── Data for analysis

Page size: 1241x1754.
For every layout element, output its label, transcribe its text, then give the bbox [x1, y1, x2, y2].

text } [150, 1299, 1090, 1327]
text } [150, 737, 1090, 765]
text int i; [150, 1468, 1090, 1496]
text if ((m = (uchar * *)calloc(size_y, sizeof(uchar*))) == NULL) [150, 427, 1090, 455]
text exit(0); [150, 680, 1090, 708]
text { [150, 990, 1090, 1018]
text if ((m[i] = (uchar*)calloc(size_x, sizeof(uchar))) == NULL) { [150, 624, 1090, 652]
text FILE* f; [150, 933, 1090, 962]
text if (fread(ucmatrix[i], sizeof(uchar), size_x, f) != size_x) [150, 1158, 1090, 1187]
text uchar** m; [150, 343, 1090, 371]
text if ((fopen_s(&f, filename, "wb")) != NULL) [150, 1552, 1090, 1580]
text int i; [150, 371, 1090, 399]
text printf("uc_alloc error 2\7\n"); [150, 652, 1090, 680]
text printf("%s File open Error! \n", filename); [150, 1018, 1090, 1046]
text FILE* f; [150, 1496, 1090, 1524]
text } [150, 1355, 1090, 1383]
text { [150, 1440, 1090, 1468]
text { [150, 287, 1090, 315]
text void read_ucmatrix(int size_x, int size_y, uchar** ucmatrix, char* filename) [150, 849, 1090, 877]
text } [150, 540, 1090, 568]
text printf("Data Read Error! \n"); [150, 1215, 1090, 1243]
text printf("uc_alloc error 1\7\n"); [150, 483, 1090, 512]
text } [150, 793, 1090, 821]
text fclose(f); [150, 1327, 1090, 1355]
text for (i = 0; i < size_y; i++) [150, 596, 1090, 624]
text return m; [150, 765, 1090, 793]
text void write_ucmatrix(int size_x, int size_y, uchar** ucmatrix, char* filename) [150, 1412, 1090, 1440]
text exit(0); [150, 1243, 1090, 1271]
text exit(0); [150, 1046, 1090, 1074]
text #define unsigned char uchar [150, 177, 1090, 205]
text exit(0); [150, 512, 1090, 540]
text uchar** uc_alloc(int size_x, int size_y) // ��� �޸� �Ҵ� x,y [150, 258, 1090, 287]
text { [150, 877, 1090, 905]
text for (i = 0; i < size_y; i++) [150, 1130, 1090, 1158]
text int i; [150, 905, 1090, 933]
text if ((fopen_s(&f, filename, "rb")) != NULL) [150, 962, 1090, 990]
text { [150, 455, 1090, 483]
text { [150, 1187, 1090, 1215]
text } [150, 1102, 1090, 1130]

────

▶ **Assigned task**:
Output the entries above in their entirety, exactly as written.

▶ **Worked solution**:
Page size: 1241x1754.
For every layout element, output its label, transcribe its text, then give the bbox [x1, y1, x2, y2].

text } [150, 1299, 1090, 1327]
text } [150, 737, 1090, 765]
text int i; [150, 1468, 1090, 1496]
text if ((m = (uchar * *)calloc(size_y, sizeof(uchar*))) == NULL) [150, 427, 1090, 455]
text exit(0); [150, 680, 1090, 708]
text { [150, 990, 1090, 1018]
text if ((m[i] = (uchar*)calloc(size_x, sizeof(uchar))) == NULL) { [150, 624, 1090, 652]
text FILE* f; [150, 933, 1090, 962]
text if (fread(ucmatrix[i], sizeof(uchar), size_x, f) != size_x) [150, 1158, 1090, 1187]
text uchar** m; [150, 343, 1090, 371]
text if ((fopen_s(&f, filename, "wb")) != NULL) [150, 1552, 1090, 1580]
text int i; [150, 371, 1090, 399]
text printf("uc_alloc error 2\7\n"); [150, 652, 1090, 680]
text printf("%s File open Error! \n", filename); [150, 1018, 1090, 1046]
text FILE* f; [150, 1496, 1090, 1524]
text } [150, 1355, 1090, 1383]
text { [150, 1440, 1090, 1468]
text { [150, 287, 1090, 315]
text void read_ucmatrix(int size_x, int size_y, uchar** ucmatrix, char* filename) [150, 849, 1090, 877]
text } [150, 540, 1090, 568]
text printf("Data Read Error! \n"); [150, 1215, 1090, 1243]
text printf("uc_alloc error 1\7\n"); [150, 483, 1090, 512]
text } [150, 793, 1090, 821]
text fclose(f); [150, 1327, 1090, 1355]
text for (i = 0; i < size_y; i++) [150, 596, 1090, 624]
text return m; [150, 765, 1090, 793]
text void write_ucmatrix(int size_x, int size_y, uchar** ucmatrix, char* filename) [150, 1412, 1090, 1440]
text exit(0); [150, 1243, 1090, 1271]
text exit(0); [150, 1046, 1090, 1074]
text #define unsigned char uchar [150, 177, 1090, 205]
text exit(0); [150, 512, 1090, 540]
text uchar** uc_alloc(int size_x, int size_y) // ��� �޸� �Ҵ� x,y [150, 258, 1090, 287]
text { [150, 877, 1090, 905]
text for (i = 0; i < size_y; i++) [150, 1130, 1090, 1158]
text int i; [150, 905, 1090, 933]
text if ((fopen_s(&f, filename, "rb")) != NULL) [150, 962, 1090, 990]
text { [150, 455, 1090, 483]
text { [150, 1187, 1090, 1215]
text } [150, 1102, 1090, 1130]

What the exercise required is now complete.